===== DATA RECORDS

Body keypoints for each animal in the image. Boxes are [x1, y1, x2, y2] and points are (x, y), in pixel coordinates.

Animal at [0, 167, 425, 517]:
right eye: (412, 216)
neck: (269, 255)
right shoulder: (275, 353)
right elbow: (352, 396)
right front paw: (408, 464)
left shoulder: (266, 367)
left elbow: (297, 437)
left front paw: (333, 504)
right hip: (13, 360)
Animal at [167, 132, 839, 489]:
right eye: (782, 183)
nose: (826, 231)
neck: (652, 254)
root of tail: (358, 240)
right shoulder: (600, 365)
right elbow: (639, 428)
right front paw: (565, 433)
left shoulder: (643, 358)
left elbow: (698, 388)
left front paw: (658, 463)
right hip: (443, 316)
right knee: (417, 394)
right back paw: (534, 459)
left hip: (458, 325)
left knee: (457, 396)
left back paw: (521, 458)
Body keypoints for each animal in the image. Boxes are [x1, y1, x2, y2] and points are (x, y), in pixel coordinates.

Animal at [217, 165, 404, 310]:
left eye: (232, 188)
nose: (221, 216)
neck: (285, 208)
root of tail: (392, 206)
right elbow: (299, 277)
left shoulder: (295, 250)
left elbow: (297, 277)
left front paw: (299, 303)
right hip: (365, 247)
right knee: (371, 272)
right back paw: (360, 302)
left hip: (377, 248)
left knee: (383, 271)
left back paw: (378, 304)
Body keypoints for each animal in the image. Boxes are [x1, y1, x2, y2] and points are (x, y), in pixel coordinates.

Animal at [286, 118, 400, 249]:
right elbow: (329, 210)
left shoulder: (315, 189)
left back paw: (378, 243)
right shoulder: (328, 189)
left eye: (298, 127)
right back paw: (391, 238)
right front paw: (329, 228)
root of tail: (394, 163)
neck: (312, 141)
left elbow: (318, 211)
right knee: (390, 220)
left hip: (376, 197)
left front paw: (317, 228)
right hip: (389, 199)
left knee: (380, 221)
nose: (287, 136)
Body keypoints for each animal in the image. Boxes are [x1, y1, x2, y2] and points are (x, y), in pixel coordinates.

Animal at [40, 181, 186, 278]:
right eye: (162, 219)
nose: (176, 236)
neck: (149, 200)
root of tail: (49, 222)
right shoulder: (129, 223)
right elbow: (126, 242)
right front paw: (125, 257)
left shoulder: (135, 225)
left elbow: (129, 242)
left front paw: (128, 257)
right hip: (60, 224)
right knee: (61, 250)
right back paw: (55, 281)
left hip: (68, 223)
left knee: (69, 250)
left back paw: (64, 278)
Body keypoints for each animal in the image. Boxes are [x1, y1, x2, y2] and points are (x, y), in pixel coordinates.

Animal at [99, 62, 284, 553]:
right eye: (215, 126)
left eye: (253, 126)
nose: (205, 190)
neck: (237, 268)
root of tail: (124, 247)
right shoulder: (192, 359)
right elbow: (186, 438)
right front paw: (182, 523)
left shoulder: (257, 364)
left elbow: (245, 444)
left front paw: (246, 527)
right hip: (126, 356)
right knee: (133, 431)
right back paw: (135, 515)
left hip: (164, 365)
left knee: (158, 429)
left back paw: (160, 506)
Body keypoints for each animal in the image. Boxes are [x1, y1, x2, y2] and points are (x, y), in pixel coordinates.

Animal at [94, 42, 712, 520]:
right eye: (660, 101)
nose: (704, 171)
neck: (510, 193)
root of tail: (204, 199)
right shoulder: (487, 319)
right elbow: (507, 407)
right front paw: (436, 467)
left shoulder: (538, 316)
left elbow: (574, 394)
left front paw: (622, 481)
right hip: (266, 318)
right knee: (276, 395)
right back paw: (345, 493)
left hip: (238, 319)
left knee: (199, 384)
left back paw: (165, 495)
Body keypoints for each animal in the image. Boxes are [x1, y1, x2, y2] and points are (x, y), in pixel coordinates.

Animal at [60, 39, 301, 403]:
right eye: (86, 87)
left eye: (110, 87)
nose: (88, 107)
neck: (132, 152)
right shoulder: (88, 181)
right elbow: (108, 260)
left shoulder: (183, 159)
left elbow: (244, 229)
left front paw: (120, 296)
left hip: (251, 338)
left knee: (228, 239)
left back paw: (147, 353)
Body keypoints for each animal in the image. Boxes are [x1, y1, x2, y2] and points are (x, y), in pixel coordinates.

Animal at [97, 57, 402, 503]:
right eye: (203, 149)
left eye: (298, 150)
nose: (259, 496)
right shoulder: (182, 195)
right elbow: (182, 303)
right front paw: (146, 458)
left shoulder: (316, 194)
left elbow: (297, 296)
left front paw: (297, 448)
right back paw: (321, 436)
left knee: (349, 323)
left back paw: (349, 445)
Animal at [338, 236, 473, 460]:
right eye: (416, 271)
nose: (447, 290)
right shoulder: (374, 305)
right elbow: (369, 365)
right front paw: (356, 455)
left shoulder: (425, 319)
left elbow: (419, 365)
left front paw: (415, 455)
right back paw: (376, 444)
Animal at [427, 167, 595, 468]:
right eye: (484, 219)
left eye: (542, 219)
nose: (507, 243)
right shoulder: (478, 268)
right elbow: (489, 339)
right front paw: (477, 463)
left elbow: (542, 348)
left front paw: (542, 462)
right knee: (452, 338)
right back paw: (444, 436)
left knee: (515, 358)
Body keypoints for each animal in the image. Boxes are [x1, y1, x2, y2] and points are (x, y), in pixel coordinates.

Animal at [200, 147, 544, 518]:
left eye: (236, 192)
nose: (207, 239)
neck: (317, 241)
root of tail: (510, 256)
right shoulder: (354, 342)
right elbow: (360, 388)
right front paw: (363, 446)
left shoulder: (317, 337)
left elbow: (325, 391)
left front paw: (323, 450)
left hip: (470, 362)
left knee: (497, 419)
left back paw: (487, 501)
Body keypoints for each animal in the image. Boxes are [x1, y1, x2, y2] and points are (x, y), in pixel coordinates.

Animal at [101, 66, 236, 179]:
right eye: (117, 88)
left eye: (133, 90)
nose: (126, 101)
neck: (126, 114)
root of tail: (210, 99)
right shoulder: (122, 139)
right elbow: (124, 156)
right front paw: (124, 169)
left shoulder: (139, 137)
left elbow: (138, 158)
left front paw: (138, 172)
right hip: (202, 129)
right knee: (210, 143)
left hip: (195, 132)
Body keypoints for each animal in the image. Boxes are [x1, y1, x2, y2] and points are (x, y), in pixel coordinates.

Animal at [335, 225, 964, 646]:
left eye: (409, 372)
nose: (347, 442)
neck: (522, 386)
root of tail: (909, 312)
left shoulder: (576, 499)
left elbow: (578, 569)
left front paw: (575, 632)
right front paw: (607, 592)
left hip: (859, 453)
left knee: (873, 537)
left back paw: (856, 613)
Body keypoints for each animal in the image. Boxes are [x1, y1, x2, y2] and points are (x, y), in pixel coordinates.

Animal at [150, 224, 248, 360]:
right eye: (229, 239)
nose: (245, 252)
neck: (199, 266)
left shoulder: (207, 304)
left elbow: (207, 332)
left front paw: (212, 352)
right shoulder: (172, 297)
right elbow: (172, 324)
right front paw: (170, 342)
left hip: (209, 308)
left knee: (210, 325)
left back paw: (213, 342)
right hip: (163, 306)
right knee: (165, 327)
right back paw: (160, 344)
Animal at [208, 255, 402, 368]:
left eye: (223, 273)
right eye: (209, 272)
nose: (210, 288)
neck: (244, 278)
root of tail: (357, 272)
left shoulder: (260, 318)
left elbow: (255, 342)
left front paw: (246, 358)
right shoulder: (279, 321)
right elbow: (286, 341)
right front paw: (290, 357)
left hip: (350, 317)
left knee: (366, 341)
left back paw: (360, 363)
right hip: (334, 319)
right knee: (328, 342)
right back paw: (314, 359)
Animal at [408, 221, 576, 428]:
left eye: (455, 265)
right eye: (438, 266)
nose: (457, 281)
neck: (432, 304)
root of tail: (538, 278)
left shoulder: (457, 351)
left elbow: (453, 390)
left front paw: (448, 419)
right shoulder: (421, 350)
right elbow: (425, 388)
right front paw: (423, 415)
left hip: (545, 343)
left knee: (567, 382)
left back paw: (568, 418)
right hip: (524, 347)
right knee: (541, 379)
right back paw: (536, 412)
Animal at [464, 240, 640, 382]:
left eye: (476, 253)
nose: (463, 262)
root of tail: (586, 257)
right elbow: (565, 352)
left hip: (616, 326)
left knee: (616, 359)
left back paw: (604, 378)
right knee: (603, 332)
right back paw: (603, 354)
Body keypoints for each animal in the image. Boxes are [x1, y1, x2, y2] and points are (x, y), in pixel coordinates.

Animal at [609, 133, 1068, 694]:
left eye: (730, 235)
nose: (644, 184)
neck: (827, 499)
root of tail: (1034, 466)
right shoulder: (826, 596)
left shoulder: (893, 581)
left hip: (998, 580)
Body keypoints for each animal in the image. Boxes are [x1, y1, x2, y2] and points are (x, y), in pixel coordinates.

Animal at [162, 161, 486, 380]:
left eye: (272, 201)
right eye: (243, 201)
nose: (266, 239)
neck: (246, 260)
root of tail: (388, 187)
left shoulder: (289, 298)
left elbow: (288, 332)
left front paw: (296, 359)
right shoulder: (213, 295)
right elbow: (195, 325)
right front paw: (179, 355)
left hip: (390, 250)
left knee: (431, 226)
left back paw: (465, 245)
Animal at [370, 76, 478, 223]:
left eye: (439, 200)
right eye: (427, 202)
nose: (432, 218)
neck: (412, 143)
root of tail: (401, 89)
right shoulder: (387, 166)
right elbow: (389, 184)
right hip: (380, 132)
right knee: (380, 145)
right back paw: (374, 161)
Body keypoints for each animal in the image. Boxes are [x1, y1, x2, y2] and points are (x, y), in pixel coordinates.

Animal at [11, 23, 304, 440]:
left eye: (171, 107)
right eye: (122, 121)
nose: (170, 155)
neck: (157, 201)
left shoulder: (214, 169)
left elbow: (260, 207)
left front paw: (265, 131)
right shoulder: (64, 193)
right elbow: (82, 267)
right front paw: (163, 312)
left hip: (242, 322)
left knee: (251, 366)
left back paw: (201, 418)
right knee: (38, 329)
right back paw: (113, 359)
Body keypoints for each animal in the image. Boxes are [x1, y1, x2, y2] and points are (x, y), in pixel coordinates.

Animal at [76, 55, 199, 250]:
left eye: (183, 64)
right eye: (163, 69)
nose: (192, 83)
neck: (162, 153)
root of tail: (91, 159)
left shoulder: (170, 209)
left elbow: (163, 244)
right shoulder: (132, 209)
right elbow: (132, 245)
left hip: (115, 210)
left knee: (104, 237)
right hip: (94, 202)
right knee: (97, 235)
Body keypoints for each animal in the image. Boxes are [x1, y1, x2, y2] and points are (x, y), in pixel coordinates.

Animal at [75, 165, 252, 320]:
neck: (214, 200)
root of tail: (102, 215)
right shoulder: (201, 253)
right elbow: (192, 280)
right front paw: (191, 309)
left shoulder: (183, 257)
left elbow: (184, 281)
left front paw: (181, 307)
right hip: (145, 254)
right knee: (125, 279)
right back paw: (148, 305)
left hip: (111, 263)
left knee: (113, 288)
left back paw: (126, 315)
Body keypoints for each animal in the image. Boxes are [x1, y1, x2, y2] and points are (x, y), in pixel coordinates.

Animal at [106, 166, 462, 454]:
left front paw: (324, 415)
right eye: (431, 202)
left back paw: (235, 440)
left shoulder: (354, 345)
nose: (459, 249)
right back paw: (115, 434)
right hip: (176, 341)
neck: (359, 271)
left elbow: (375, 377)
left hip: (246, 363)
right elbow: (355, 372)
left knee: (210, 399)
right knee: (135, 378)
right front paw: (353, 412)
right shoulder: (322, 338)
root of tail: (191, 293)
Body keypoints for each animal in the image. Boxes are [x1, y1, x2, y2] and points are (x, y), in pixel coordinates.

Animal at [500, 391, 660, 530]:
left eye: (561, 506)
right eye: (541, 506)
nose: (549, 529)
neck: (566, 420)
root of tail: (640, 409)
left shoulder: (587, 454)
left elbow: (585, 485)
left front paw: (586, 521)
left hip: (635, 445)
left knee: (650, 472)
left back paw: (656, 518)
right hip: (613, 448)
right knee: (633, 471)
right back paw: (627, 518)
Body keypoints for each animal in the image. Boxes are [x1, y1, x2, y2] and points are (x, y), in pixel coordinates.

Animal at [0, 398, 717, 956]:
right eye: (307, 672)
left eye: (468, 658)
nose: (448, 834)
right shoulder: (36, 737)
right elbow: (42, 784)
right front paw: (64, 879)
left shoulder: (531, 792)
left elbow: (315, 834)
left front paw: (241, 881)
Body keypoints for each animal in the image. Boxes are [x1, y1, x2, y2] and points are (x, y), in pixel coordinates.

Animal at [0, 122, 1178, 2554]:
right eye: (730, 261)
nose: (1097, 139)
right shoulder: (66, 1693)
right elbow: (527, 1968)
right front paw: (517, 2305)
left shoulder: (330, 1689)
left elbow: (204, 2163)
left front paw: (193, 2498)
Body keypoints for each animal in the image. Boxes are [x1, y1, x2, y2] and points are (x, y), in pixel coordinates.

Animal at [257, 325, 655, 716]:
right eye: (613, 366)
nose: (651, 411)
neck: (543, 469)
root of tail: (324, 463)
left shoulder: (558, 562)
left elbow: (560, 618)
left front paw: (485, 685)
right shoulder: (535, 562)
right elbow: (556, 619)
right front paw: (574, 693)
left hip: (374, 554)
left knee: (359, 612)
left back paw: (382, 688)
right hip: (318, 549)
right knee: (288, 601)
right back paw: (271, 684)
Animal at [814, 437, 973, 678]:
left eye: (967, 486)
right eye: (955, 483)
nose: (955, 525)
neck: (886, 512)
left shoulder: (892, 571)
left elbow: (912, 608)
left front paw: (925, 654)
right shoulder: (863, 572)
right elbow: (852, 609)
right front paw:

==========

- [DESCRIPTION OF THE TASK] Would you retype the lines above from the one with "left shoulder: (183, 159)" down to the one with "left back paw: (349, 445)", word for word, both ends included and no other lines?

- [OUTPUT OF THE TASK]
left shoulder: (183, 159)
left elbow: (244, 229)
left front paw: (120, 296)
left hip: (251, 338)
left knee: (228, 239)
left back paw: (147, 353)
Body keypoints for each animal in the image. Boxes are [x1, y1, x2, y2] and points are (x, y), in pixel coordinates.

Animal at [97, 57, 402, 503]:
right eye: (203, 149)
left eye: (298, 150)
nose: (259, 496)
right shoulder: (182, 195)
right elbow: (182, 303)
right front paw: (146, 458)
left shoulder: (316, 194)
left elbow: (297, 296)
left front paw: (297, 448)
right back paw: (321, 436)
left knee: (349, 323)
left back paw: (349, 445)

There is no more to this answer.